Given task A:
Reproduce the entire account of the glass bead melt below without any changes.

Document passage:

Another glass bead melt

At a local SCA event this weekend we set up two bead furnaces - the standard oval and one of the newer teapot style. We spent the day Saturday working with new people giving them a chance to try making a bead in the oval, while squeezing in a little time to try a couple of things ourselves.

Quick summary
- two annealing areas - between the chimneys & the crucible in the side. The pot on top reached a temperature of 695C (1283F) while the crucible reached 598C (1108F). Both of these temperatures are well above the 900F we need for annealing. In fact we had a problem with one bead (it picked up a lot of the vermiculite we had in the pot) this might have happened due to the glass getting too hot. This needs to be retested with ash as the insulator rather than the modern vermiculite.

- Much better success rate - 25 beads survived, 13 broke. Given the number of first time bead makers this is pretty good. It will be interesting to see what happens when we can do a run with just experienced bead makers for a day. I'd like to see a higher overall number of beads and a higher success rate.

Dataset content:
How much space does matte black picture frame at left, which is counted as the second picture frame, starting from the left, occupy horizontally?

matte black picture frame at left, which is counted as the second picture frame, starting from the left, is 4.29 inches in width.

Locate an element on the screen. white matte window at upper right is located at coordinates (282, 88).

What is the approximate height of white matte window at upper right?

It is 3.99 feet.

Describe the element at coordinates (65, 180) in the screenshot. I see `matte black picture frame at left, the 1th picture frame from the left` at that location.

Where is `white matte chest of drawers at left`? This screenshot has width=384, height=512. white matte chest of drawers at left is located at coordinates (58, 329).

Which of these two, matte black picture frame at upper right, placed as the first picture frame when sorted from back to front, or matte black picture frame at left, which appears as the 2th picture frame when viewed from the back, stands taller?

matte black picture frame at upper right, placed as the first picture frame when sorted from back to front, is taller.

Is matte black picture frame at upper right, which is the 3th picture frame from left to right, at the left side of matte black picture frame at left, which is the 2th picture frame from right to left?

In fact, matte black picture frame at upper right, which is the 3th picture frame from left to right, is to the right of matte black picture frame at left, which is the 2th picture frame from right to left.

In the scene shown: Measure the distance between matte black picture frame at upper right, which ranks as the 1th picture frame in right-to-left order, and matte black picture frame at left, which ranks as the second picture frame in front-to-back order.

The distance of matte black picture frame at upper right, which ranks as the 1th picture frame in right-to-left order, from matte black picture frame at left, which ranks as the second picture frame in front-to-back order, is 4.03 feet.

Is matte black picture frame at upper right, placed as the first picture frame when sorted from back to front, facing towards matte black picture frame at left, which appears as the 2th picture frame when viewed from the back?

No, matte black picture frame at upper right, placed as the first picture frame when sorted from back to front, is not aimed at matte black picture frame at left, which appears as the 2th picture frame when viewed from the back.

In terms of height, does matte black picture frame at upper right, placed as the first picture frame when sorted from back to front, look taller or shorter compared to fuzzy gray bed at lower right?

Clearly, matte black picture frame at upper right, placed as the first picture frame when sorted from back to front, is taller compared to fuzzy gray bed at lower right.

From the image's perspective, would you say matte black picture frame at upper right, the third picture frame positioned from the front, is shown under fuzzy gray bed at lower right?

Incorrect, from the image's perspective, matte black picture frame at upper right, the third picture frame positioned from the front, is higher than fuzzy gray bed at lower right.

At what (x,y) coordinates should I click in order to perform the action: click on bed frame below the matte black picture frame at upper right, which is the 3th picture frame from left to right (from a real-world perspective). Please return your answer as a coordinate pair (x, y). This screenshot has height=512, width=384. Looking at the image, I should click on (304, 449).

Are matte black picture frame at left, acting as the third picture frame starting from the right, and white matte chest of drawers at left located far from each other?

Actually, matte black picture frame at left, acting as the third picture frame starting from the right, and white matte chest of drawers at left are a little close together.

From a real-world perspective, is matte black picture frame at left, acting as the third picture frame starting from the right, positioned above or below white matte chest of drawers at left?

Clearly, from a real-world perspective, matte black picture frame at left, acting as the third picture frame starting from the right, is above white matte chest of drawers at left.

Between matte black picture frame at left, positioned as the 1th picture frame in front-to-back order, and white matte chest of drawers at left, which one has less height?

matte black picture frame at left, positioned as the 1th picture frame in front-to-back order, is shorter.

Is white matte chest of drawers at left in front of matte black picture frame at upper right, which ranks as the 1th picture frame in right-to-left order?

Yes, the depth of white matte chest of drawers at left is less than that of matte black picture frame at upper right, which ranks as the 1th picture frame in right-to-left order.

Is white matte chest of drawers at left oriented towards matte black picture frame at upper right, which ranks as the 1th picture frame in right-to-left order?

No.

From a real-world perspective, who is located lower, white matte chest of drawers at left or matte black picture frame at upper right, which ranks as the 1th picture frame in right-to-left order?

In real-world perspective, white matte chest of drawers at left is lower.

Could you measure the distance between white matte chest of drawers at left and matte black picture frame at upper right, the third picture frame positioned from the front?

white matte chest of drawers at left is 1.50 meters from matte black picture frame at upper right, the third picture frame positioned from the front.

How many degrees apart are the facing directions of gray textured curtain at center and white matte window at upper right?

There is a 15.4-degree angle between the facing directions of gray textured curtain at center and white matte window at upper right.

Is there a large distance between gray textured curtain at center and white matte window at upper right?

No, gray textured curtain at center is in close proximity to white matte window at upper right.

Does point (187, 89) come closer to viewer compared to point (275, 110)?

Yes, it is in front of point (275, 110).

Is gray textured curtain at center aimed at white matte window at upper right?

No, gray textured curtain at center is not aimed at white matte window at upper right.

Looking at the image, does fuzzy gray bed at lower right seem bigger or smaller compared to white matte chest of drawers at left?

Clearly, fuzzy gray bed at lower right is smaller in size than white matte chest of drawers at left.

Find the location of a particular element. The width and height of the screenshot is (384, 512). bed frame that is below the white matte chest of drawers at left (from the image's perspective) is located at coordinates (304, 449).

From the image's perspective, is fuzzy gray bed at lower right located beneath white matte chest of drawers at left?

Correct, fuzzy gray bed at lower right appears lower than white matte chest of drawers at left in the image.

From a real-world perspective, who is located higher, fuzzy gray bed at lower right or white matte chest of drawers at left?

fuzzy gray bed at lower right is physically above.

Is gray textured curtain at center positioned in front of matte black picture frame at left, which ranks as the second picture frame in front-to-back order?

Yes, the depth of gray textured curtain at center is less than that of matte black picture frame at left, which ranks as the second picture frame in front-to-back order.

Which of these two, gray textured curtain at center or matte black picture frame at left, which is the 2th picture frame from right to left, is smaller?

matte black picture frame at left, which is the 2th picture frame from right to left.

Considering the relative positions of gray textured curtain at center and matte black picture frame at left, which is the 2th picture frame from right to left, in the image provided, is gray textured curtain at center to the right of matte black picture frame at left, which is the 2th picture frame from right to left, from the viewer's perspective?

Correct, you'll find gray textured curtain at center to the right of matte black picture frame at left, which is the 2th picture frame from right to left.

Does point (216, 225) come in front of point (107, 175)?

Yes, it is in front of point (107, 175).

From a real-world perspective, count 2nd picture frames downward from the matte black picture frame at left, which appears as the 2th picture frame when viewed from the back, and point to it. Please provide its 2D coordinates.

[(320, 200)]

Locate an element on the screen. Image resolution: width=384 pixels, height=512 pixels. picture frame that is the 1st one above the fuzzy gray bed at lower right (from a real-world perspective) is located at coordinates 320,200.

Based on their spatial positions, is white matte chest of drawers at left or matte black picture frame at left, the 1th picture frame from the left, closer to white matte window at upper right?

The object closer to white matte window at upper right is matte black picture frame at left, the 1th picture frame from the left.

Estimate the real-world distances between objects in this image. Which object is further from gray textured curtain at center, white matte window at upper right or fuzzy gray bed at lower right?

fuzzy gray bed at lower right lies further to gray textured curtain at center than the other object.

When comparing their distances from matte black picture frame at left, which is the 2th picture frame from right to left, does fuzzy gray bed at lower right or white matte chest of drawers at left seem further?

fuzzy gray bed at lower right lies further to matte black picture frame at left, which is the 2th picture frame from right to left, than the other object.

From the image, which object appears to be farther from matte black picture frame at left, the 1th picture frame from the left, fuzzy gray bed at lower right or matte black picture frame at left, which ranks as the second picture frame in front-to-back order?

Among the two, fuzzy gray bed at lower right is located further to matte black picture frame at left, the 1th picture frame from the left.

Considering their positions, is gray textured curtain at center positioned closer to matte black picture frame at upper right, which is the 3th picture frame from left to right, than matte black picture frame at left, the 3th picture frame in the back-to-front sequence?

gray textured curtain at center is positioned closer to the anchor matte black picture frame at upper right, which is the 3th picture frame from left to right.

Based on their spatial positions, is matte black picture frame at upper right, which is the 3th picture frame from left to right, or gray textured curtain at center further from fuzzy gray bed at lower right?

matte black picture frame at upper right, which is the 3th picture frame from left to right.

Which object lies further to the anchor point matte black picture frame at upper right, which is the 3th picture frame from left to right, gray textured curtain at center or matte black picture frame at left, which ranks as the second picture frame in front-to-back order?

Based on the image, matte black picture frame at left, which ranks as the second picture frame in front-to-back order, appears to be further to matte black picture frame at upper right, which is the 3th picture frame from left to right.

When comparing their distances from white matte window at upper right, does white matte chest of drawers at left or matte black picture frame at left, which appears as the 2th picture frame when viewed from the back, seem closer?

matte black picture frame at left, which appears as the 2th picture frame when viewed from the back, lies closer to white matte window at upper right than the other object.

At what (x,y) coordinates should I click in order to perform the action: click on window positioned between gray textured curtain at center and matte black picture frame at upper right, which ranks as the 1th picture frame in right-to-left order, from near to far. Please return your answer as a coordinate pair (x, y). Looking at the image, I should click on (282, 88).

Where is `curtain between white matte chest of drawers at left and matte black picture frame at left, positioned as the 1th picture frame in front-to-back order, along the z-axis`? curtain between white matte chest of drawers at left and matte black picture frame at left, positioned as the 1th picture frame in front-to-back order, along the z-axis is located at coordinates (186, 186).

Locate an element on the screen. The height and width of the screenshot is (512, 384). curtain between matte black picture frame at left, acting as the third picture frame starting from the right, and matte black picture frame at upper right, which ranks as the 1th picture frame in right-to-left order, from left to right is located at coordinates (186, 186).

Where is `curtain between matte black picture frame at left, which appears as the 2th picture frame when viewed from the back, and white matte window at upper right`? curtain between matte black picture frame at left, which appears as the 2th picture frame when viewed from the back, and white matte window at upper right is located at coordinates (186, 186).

Given task B:
From the records above, return everything from the line containing "Clearly, from a" down to the line containing "Is white matte chest of drawers at left in", both of those lines included, without any changes.

Exercise result A:
Another glass bead melt

At a local SCA event this weekend we set up two bead furnaces - the standard oval and one of the newer teapot style. We spent the day Saturday working with new people giving them a chance to try making a bead in the oval, while squeezing in a little time to try a couple of things ourselves.

Quick summary
- two annealing areas - between the chimneys & the crucible in the side. The pot on top reached a temperature of 695C (1283F) while the crucible reached 598C (1108F). Both of these temperatures are well above the 900F we need for annealing. In fact we had a problem with one bead (it picked up a lot of the vermiculite we had in the pot) this might have happened due to the glass getting too hot. This needs to be retested with ash as the insulator rather than the modern vermiculite.

- Much better success rate - 25 beads survived, 13 broke. Given the number of first time bead makers this is pretty good. It will be interesting to see what happens when we can do a run with just experienced bead makers for a day. I'd like to see a higher overall number of beads and a higher success rate.

Exercise result B:
Clearly, from a real-world perspective, matte black picture frame at left, acting as the third picture frame starting from the right, is above white matte chest of drawers at left.

Between matte black picture frame at left, positioned as the 1th picture frame in front-to-back order, and white matte chest of drawers at left, which one has less height?

matte black picture frame at left, positioned as the 1th picture frame in front-to-back order, is shorter.

Is white matte chest of drawers at left in front of matte black picture frame at upper right, which ranks as the 1th picture frame in right-to-left order?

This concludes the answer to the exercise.